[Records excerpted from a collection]
== Segment start ==

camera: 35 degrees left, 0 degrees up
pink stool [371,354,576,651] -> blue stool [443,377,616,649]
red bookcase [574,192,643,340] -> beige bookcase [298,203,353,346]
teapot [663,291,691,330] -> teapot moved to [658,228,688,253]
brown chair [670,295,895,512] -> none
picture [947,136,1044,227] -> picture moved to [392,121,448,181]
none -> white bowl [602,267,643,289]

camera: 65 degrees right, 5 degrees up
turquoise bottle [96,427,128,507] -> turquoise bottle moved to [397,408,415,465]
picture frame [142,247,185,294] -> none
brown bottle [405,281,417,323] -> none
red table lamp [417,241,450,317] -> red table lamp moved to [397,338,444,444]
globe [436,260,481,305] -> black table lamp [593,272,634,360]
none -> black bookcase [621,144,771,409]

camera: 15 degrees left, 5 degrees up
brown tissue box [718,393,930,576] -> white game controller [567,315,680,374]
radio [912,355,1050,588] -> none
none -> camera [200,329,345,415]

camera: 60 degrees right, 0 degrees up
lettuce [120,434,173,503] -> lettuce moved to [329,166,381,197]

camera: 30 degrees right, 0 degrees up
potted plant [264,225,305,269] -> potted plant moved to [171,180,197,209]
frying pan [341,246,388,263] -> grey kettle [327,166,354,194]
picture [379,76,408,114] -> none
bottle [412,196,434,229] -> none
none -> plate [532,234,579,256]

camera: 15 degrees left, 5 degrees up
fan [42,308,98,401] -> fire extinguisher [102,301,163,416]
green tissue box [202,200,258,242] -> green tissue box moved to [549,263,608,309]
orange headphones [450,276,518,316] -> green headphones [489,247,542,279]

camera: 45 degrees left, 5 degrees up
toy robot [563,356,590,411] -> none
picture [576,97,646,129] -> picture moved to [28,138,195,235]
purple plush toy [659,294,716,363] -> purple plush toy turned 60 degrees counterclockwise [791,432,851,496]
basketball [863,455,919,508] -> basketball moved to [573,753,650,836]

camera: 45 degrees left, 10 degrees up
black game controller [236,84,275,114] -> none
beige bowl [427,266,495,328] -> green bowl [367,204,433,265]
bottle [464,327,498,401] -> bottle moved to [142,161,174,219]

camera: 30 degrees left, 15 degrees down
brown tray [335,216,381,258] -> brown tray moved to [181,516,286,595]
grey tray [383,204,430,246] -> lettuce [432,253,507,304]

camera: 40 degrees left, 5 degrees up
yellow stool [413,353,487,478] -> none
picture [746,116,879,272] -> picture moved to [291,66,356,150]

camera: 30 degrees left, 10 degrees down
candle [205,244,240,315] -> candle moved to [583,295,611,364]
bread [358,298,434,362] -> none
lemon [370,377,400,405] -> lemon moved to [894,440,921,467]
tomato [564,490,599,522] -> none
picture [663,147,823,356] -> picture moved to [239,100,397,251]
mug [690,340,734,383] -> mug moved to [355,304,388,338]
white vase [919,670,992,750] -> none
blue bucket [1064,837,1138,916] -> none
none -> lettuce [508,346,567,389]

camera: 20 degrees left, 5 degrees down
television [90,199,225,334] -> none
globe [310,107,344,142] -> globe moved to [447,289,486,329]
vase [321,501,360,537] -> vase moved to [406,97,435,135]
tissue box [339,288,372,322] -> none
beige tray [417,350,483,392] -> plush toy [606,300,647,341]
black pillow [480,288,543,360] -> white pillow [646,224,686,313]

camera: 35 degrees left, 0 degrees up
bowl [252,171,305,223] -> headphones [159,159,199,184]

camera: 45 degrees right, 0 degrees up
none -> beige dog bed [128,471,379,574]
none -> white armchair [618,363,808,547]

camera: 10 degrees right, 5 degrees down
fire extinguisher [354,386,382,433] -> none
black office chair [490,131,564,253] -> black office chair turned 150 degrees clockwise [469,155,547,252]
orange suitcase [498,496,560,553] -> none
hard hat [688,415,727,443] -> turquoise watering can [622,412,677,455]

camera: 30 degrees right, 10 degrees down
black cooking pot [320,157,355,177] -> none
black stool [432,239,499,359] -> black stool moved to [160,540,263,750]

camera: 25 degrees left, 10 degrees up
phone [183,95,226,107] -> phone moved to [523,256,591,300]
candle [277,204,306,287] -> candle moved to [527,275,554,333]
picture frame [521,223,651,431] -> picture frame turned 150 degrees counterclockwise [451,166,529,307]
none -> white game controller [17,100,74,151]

== Segment end ==

→ About this exercise: Repeat, word for word, the lines from the start of the records to the line that contains "camera: 30 degrees left, 15 degrees down", both of them included, and no others.

→ Written response:
camera: 35 degrees left, 0 degrees up
pink stool [371,354,576,651] -> blue stool [443,377,616,649]
red bookcase [574,192,643,340] -> beige bookcase [298,203,353,346]
teapot [663,291,691,330] -> teapot moved to [658,228,688,253]
brown chair [670,295,895,512] -> none
picture [947,136,1044,227] -> picture moved to [392,121,448,181]
none -> white bowl [602,267,643,289]

camera: 65 degrees right, 5 degrees up
turquoise bottle [96,427,128,507] -> turquoise bottle moved to [397,408,415,465]
picture frame [142,247,185,294] -> none
brown bottle [405,281,417,323] -> none
red table lamp [417,241,450,317] -> red table lamp moved to [397,338,444,444]
globe [436,260,481,305] -> black table lamp [593,272,634,360]
none -> black bookcase [621,144,771,409]

camera: 15 degrees left, 5 degrees up
brown tissue box [718,393,930,576] -> white game controller [567,315,680,374]
radio [912,355,1050,588] -> none
none -> camera [200,329,345,415]

camera: 60 degrees right, 0 degrees up
lettuce [120,434,173,503] -> lettuce moved to [329,166,381,197]

camera: 30 degrees right, 0 degrees up
potted plant [264,225,305,269] -> potted plant moved to [171,180,197,209]
frying pan [341,246,388,263] -> grey kettle [327,166,354,194]
picture [379,76,408,114] -> none
bottle [412,196,434,229] -> none
none -> plate [532,234,579,256]

camera: 15 degrees left, 5 degrees up
fan [42,308,98,401] -> fire extinguisher [102,301,163,416]
green tissue box [202,200,258,242] -> green tissue box moved to [549,263,608,309]
orange headphones [450,276,518,316] -> green headphones [489,247,542,279]

camera: 45 degrees left, 5 degrees up
toy robot [563,356,590,411] -> none
picture [576,97,646,129] -> picture moved to [28,138,195,235]
purple plush toy [659,294,716,363] -> purple plush toy turned 60 degrees counterclockwise [791,432,851,496]
basketball [863,455,919,508] -> basketball moved to [573,753,650,836]

camera: 45 degrees left, 10 degrees up
black game controller [236,84,275,114] -> none
beige bowl [427,266,495,328] -> green bowl [367,204,433,265]
bottle [464,327,498,401] -> bottle moved to [142,161,174,219]

camera: 30 degrees left, 15 degrees down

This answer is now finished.